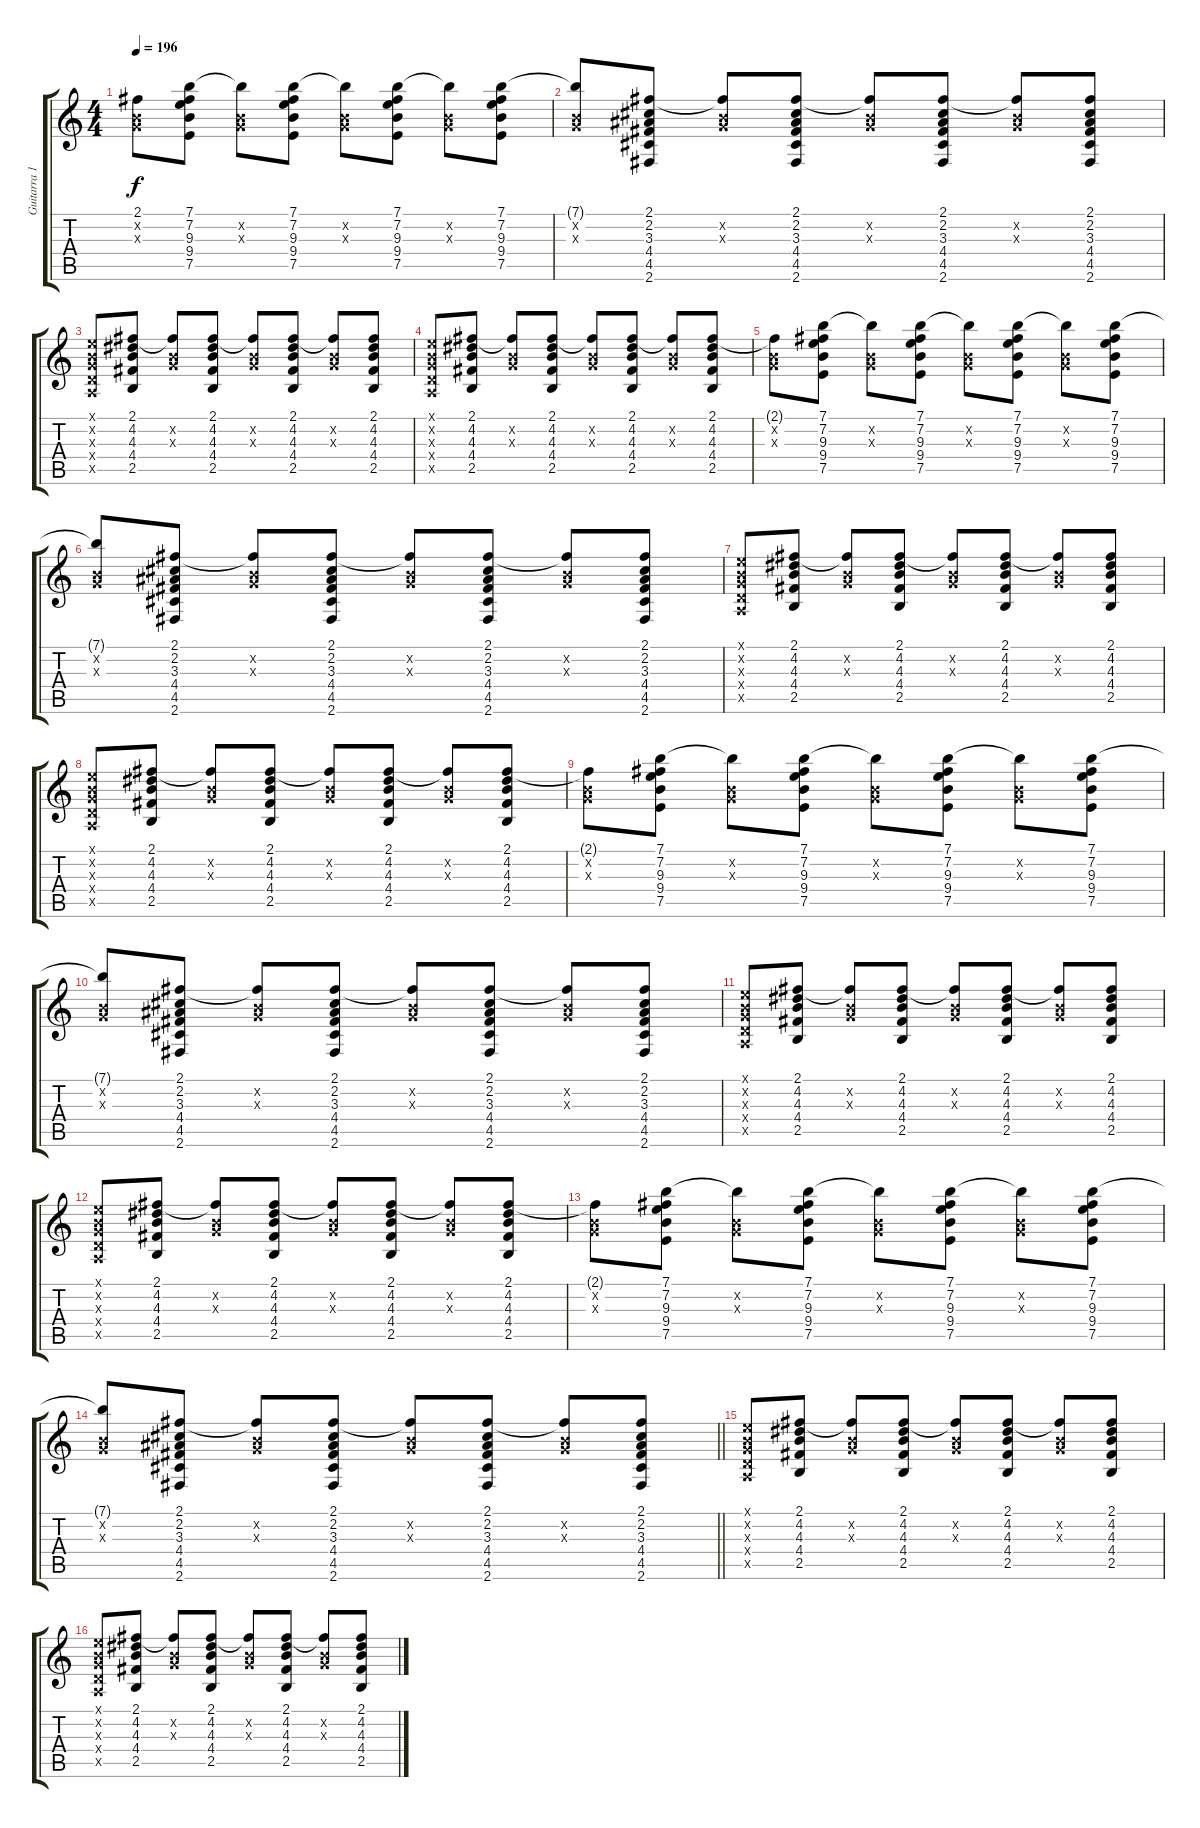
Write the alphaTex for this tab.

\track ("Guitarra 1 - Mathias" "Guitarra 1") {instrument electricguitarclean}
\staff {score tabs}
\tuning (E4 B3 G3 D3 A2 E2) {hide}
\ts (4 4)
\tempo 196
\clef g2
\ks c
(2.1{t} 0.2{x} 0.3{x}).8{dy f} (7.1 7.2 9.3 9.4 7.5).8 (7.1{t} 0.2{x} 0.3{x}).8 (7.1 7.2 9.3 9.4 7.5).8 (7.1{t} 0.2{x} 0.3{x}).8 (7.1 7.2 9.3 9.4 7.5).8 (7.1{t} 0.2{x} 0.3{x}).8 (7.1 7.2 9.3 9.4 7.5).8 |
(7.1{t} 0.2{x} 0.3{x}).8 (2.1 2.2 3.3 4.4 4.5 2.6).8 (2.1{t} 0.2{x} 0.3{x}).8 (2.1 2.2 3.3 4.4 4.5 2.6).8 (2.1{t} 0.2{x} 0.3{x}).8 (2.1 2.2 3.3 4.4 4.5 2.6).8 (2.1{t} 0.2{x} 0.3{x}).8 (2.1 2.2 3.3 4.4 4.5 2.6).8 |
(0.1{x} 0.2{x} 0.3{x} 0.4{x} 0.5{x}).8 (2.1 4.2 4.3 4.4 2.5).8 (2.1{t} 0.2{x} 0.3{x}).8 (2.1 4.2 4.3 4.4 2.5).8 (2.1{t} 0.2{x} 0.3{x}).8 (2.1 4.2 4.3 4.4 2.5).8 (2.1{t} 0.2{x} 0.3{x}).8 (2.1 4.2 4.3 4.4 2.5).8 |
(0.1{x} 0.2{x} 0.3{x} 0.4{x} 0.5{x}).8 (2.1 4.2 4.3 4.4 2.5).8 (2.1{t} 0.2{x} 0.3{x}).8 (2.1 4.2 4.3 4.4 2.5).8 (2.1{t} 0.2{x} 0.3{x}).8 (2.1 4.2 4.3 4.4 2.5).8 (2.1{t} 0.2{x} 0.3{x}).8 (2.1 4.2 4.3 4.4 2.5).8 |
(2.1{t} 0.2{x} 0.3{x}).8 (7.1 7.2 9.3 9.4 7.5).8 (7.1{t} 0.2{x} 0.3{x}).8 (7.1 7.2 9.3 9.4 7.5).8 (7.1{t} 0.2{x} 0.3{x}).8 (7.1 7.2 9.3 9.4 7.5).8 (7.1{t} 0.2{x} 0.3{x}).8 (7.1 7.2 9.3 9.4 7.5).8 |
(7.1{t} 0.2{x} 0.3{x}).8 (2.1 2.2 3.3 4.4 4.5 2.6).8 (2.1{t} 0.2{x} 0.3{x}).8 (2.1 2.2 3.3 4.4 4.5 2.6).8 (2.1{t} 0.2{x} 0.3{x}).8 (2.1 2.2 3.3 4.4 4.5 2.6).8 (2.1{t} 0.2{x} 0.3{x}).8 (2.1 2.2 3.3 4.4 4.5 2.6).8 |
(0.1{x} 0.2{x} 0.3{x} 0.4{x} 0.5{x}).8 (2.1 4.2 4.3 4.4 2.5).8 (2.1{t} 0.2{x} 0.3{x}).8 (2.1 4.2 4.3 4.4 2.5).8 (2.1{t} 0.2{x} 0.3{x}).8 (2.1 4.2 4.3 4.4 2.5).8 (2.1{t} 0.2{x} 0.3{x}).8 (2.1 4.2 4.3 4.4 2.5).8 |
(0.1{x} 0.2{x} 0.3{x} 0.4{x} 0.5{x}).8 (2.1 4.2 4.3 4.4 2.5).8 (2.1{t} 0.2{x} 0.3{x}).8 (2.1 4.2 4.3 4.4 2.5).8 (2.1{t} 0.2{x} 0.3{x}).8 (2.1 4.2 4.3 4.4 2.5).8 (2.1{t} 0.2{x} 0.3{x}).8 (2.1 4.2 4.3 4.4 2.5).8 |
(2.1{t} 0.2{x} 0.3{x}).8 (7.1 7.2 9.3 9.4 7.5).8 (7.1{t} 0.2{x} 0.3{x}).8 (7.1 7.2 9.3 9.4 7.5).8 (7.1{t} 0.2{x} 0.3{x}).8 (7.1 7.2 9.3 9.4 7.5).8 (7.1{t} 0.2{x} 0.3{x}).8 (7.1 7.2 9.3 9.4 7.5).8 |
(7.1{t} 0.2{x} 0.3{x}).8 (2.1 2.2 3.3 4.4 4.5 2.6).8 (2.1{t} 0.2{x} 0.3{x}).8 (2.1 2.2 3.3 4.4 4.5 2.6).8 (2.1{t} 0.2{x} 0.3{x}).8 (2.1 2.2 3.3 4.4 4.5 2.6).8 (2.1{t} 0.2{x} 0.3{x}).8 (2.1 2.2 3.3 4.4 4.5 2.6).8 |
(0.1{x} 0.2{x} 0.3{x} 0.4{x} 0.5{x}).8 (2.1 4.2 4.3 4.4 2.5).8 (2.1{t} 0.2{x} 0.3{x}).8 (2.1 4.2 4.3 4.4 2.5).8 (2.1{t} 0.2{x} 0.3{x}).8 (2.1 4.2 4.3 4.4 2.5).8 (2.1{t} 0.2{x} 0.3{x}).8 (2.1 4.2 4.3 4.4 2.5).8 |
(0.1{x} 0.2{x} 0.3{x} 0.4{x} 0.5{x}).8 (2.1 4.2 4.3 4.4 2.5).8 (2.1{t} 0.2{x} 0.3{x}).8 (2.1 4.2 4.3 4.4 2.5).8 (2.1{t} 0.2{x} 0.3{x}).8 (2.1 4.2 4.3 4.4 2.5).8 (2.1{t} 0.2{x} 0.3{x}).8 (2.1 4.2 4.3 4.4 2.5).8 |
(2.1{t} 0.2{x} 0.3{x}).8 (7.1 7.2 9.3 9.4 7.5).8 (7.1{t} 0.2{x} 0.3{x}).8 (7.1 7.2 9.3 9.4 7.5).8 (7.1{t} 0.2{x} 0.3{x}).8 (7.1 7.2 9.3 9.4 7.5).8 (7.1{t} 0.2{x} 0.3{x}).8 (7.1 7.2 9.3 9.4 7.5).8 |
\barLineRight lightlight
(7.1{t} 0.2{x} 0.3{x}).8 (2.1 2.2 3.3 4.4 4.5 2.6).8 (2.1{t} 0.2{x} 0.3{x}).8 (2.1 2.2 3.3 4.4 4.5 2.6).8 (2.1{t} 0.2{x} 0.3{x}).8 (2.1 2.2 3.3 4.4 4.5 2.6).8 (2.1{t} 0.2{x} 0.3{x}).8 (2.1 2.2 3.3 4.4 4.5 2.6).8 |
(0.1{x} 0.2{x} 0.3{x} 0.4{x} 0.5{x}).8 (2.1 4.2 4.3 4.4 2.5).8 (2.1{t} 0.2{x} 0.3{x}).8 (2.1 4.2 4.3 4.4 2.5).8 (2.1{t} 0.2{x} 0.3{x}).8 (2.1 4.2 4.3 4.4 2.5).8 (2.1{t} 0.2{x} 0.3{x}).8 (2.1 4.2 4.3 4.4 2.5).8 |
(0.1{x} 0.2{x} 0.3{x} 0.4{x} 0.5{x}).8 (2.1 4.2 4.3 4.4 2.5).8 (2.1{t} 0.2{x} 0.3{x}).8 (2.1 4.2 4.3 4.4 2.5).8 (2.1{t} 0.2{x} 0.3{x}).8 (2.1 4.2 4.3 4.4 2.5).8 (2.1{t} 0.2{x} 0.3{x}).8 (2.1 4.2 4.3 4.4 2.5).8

=====

# EXERCISE
Locate every line in the data that contains the string "electricguitarclean", and copy each of those lines out in full.

# RIGHT ANSWER
\track ("Guitarra 1 - Mathias" "Guitarra 1") {instrument electricguitarclean}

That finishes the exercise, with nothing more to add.